Fund launches have fallen substantially in 2002, which means that fewer new funds are being started with ripped-from-the-headlines strategies. Near the end of the bull market, we were besieged with Internet funds, biotech/genomics funds and even a couple of power-generation funds meant to capitalize on success stories like Enron. Yuck.

Many financial planners use only funds that have at least three years of performance under their belts, and with good reason. Such a policy screens out many goofy funds and provides a look at both how the fund invests and how it behaves in varying markets. With that caveat, I'm taking a look at the few new funds introduced this year that caught my eye. I see this more as a list of funds to watch rather than to rush out to buy today, although one or two might have enough going for them to merit consideration today.

* Fidelity Inflation-Protected Bond (FINPX). If I had to pick one new fund to invest in today, this would be it. Fidelity has built a strong team to run its bond funds. They don't bet on the direction of interest rates or other macroeconomic factors. Instead, they run conservative portfolios and try to boost returns at the margins. As Fidelity's bond funds have a cost advantage over most of the competition, they don't have to make wild bets to beat their peers. Further, inflation-protected bonds make a nice diversifier for your bond portfolio.

* Vanguard Capital Value (VCVLX). This fund offers low costs and seasoned management.

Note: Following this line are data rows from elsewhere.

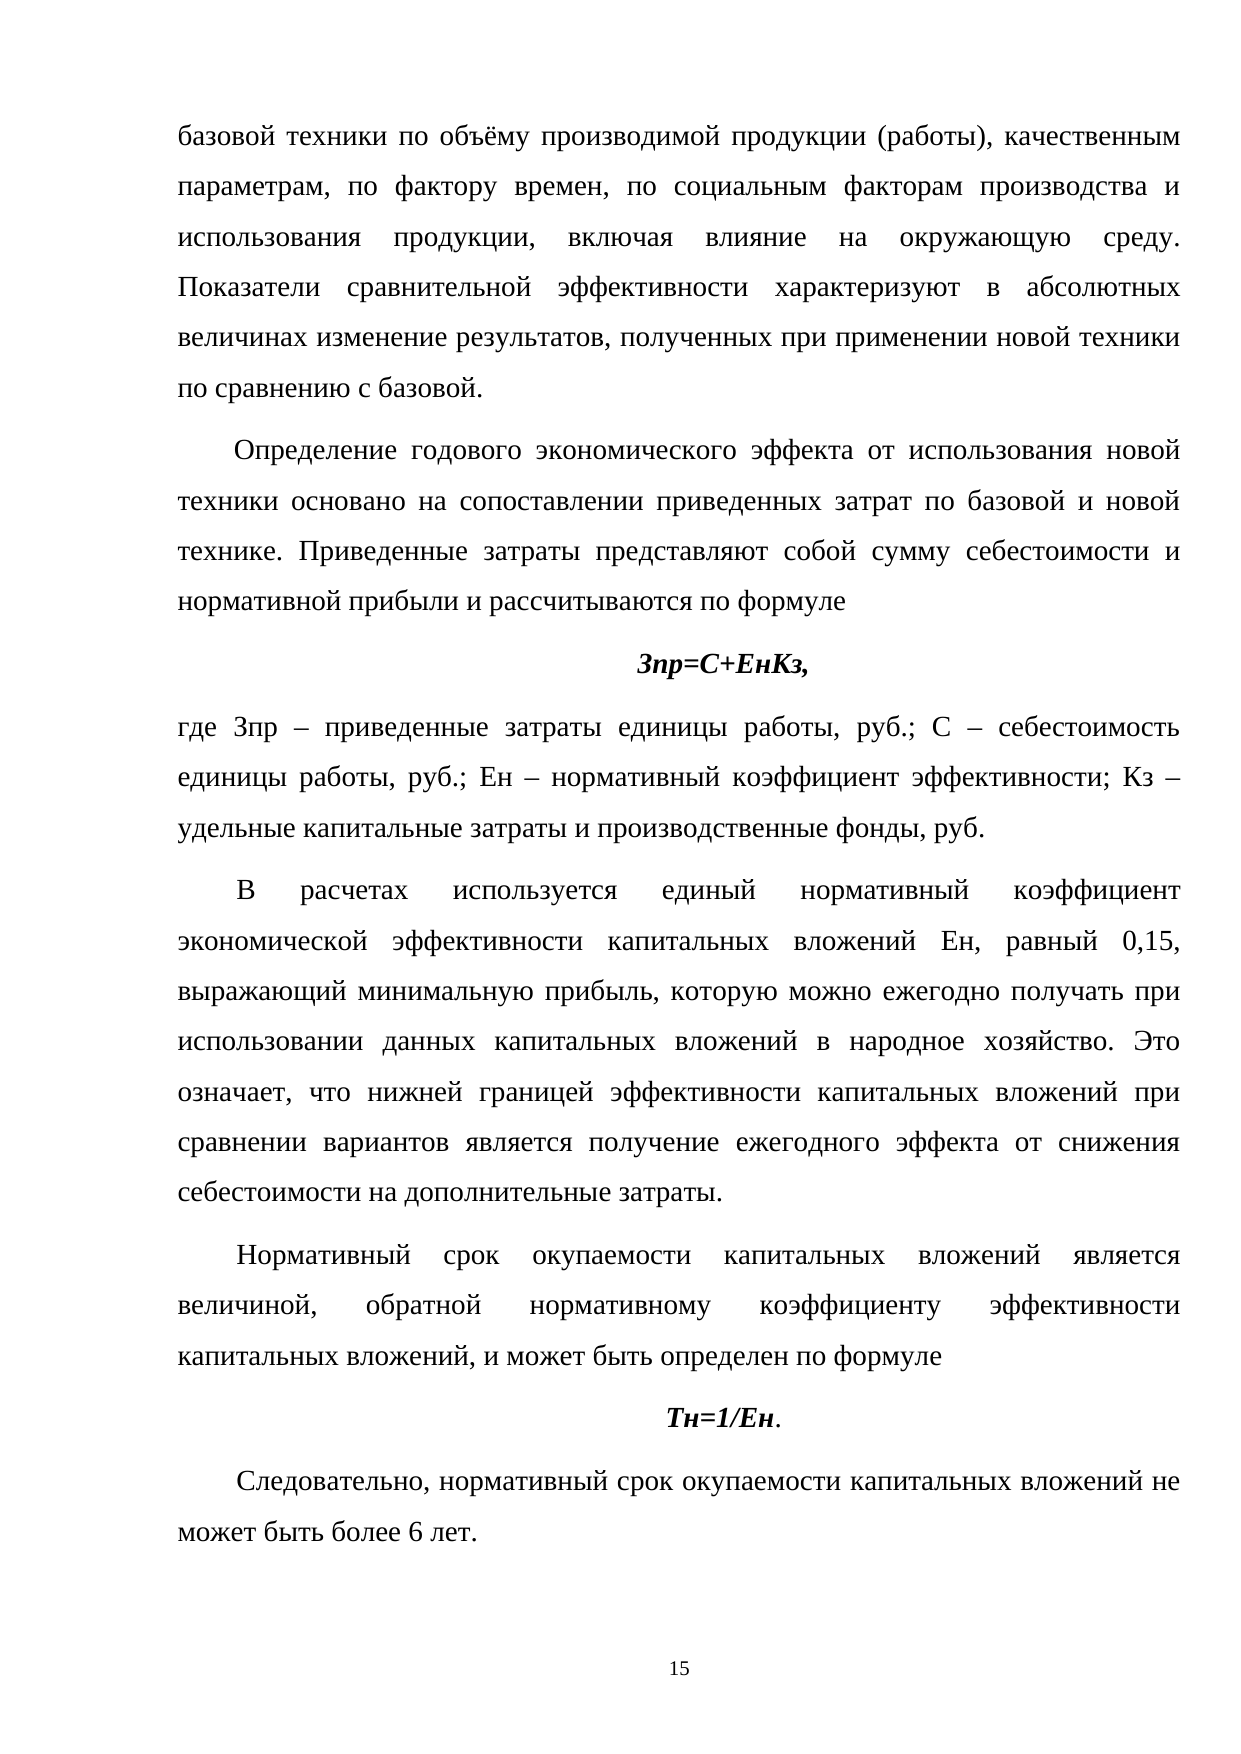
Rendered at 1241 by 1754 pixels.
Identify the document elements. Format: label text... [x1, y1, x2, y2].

text Нормативный срок окупаемости капитальных вложений является величиной, обратной нормативному коэффициенту эффективности капитальных вложений, и может быть определен по формуле [177, 1237, 1181, 1371]
text В расчетах используется единый нормативный коэффициент экономической эффективности капитальных вложений Ен, равный 0,15, выражающий минимальную прибыль, которую можно ежегодно получать при использовании данных капитальных вложений в народное хозяйство. Это означает, что нижней границей эффективности капитальных вложений при сравнении вариантов является получение ежегодного эффекта от снижения себестоимости на дополнительные затраты. [177, 872, 1181, 1208]
text Определение годового экономического эффекта от использования новой техники основано на сопоставлении приведенных затрат по базовой и новой технике. Приведенные затраты представляют собой сумму себестоимости и нормативной прибыли и рассчитываются по формуле [177, 432, 1181, 617]
text где Зпр – приведенные затраты единицы работы, руб.; С – себестоимость единицы работы, руб.; Ен – нормативный коэффициент эффективности; Кз – удельные капитальные затраты и производственные фонды, руб. [177, 709, 1181, 843]
text Тн=1/Ен. [207, 1401, 1181, 1434]
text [177, 118, 1181, 403]
text Следовательно, нормативный срок окупаемости капитальных вложений не может быть более 6 лет. [177, 1463, 1181, 1547]
text Зпр=С+ЕнКз, [207, 646, 1181, 680]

Co-managers Charles T. Freeman and David R. Fassnacht are with Wellington Management, one of the better money managers around. Freeman has served as lead manager at Vanguard Windsor (VWNDX) since 1995, but he was contributing to the fund for many years before that. The idea behind Vanguard Capital Value is to use its smaller asset base to allow Freeman to take bigger positions in mid-caps than is possible at Windsor, and even mix in some small-caps.

So far, though, the fund has fared poorly. Its start reminds me of Vanguard Selected Value (VASVX), a dismal performer in its first two years that turned into a strong one when subadviser Barrow Hanley switched managers. I doubt a manager change will be needed, but it's worth remembering that this fund's smaller size means it's less diversified than Windsor and is likely to be more volatile.

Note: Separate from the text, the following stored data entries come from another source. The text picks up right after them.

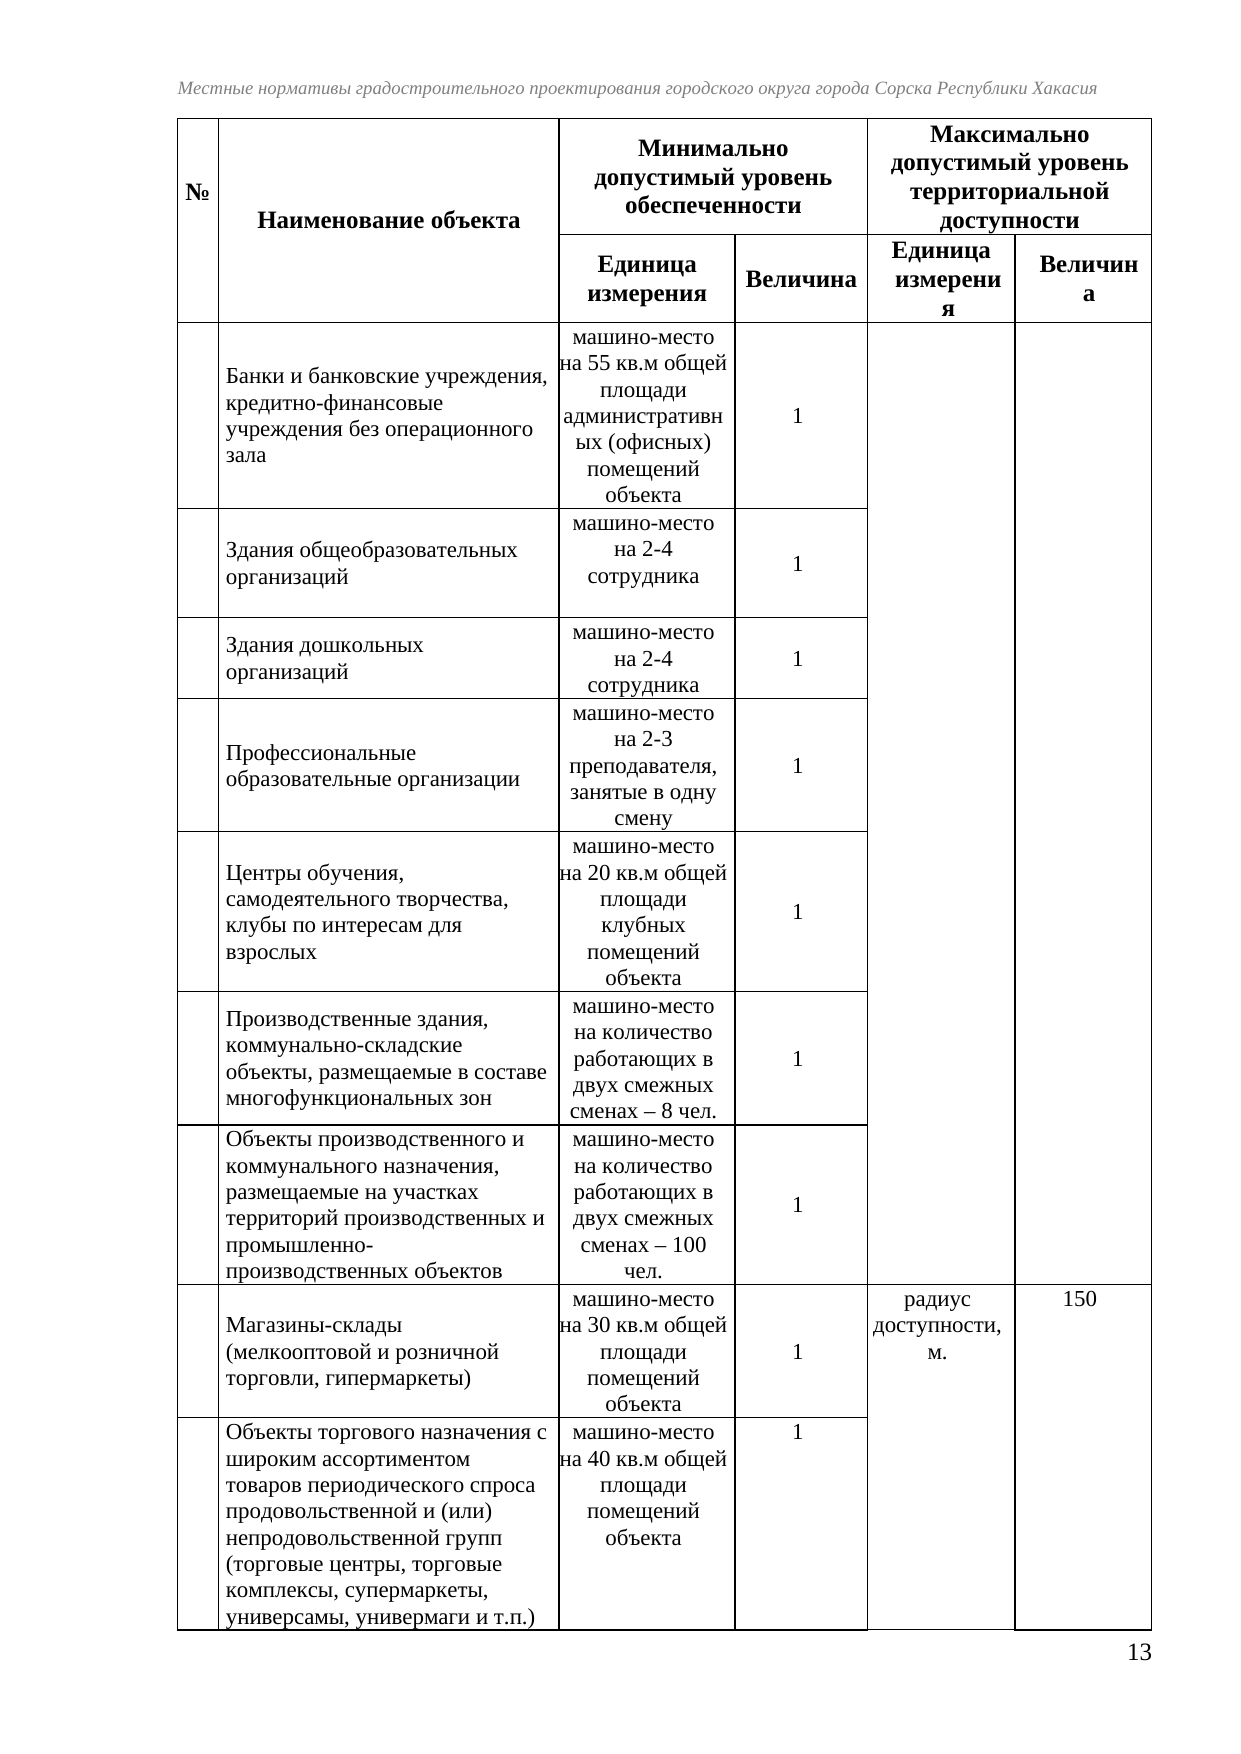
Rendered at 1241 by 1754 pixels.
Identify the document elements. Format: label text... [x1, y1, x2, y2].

table_cell машино-место на количество работающих в двух смежных сменах – 100 чел. [560, 1126, 734, 1283]
table_cell 1 [736, 1285, 867, 1417]
table_cell 1 [736, 832, 867, 991]
table_cell 1 [736, 323, 867, 507]
table_cell [178, 992, 218, 1124]
table_cell Единица измерения [868, 235, 1014, 321]
table_cell 1 [736, 699, 867, 831]
table_cell машино-место на 2-4 сотрудника [560, 618, 734, 697]
table_cell [178, 509, 218, 617]
table_cell машино-место на 30 кв.м общей площади помещений объекта [560, 1285, 734, 1417]
table_cell [178, 1126, 218, 1283]
table_cell [178, 832, 218, 991]
table_header Минимально допустимый уровень обеспеченности [560, 119, 867, 234]
table_cell машино-место на 55 кв.м общей площади административных (офисных) помещений объекта [560, 323, 734, 507]
table_cell машино-место на 40 кв.м общей площади помещений объекта [560, 1418, 734, 1629]
table_cell машино-место на количество работающих в двух смежных сменах – 8 чел. [560, 992, 734, 1124]
table_cell Объекты производственного и коммунального назначения, размещаемые на участках территорий производственных и промышленно-производственных объектов [219, 1126, 558, 1283]
table_cell радиус доступности, м. [868, 1285, 1014, 1629]
table_cell [178, 1418, 218, 1629]
table_header Максимально допустимый уровень территориальной доступности [868, 119, 1151, 234]
table_cell [178, 618, 218, 697]
table_cell машино-место на 2-4 сотрудника [560, 509, 734, 617]
table_cell Единица измерения [560, 235, 734, 321]
table_cell Здания общеобразовательных организаций [219, 509, 558, 617]
table_cell [178, 1285, 218, 1417]
table_cell Производственные здания, коммунально-складские объекты, размещаемые в составе многофункциональных зон [219, 992, 558, 1124]
table_cell Величина [1016, 235, 1151, 321]
table_cell 150 [1016, 1285, 1151, 1629]
table_cell [178, 699, 218, 831]
table_cell 1 [736, 618, 867, 697]
table_cell 1 [736, 992, 867, 1124]
table_cell [178, 323, 218, 507]
table_cell Центры обучения, самодеятельного творчества, клубы по интересам для взрослых [219, 832, 558, 991]
table_cell 1 [736, 1126, 867, 1283]
table_cell Величина [736, 235, 867, 321]
table_cell Банки и банковские учреждения, кредитно-финансовые учреждения без операционного зала [219, 323, 558, 507]
table_cell Магазины-склады (мелкооптовой и розничной торговли, гипермаркеты) [219, 1285, 558, 1417]
table_header Наименование объекта [219, 119, 558, 321]
table_cell машино-место на 2-3 преподавателя, занятые в одну смену [560, 699, 734, 831]
table_cell Здания дошкольных организаций [219, 618, 558, 697]
table_cell 1 [736, 509, 867, 617]
table_cell Профессиональные образовательные организации [219, 699, 558, 831]
table_cell 1 [736, 1418, 867, 1629]
table_header № [178, 119, 218, 321]
table_cell машино-место на 20 кв.м общей площади клубных помещений объекта [560, 832, 734, 991]
table_cell Объекты торгового назначения с широким ассортиментом товаров периодического спроса продовольственной и (или) непродовольственной групп (торговые центры, торговые комплексы, супермаркеты, универсамы, универмаги и т.п.) [219, 1418, 558, 1629]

* Buffalo Mid Cap (BUFMX). Buffalo Funds has a small-cap and a large-cap offering, so I guess this one was inevitable. It's run by the same trio that has produced strong results at those other two funds. Kent Gasaway, Tom Laming and Bob Male use a growth-at-a-reasonable-price strategy that has held up nicely in the face of this bear market. So far, Buffalo Mid Cap has lost a little less than most mid-growth funds, but it's the record at Buffalo Small Cap (BUFSX) and Buffalo Large Cap (BUFEX) that's really the draw. This fund has just $39 million in assets, but its expense ratio is a rather reasonable 1.16 percent.

* AIM Mid Cap Basic Value (MDCAX). The story is similar here: a new fund from a successful trio. In this case, Bret W. Stanley, Michael Seinsheimer and Michael J. Simon have built a strong record at AIM Basic Value (GTVLX) by using discounted cash-flow analysis to find stocks trading well below their intrinsic value. That fund slides back and forth over the line between value and blend, which is likely to be the case here, too.

The pace of new, gimmicky funds has only slowed -- it hasn't dried up entirely. Because the market is lousy, a couple of shops have come out with sector-timing funds. There's Fund X Upgrader (FUNDX), a fund of funds that charges 1.5 percent for the privilege of chasing hot-performing funds, in addition to what the funds in Upgrader's portfolio charge. Rydex Sector Rotation (RYSRX) charges 1.69 percent for sector bets. Finally, there's Pictet Global Water Fund (PGWRX), which is designed to profit from the coming global water crisis.